━━━━━ RECORDS TO PROCESS ━━━━━

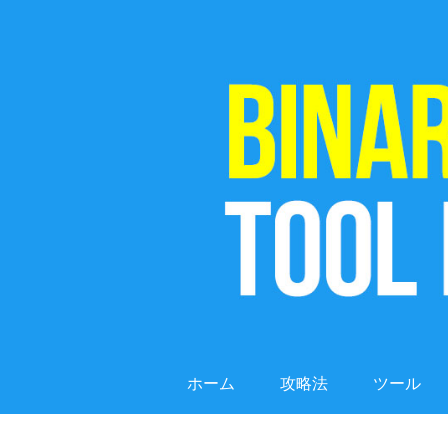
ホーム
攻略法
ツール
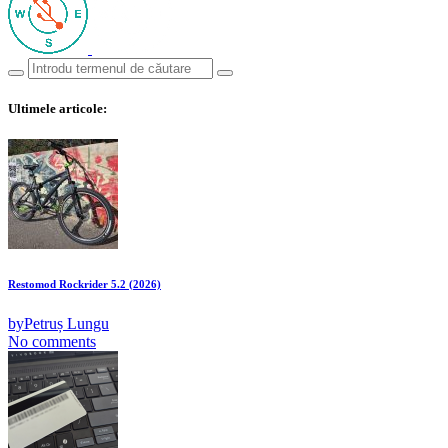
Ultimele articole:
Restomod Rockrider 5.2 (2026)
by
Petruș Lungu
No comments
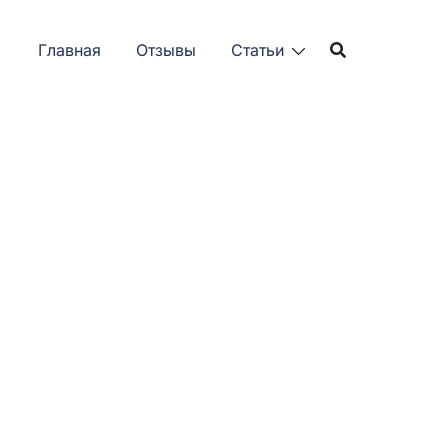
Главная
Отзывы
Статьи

━━━━━

WORK TO BE COMPLETED: Can you write out every line of text from the data above, unchanged and in order, leaving out the pictures?

SOLUTION FOR THIS EXERCISE:
ホーム
攻略法
ツール
Ultimele articole:
Restomod Rockrider 5.2 (2026)
by
Petruș Lungu
No comments
Главная
Отзывы
Статьи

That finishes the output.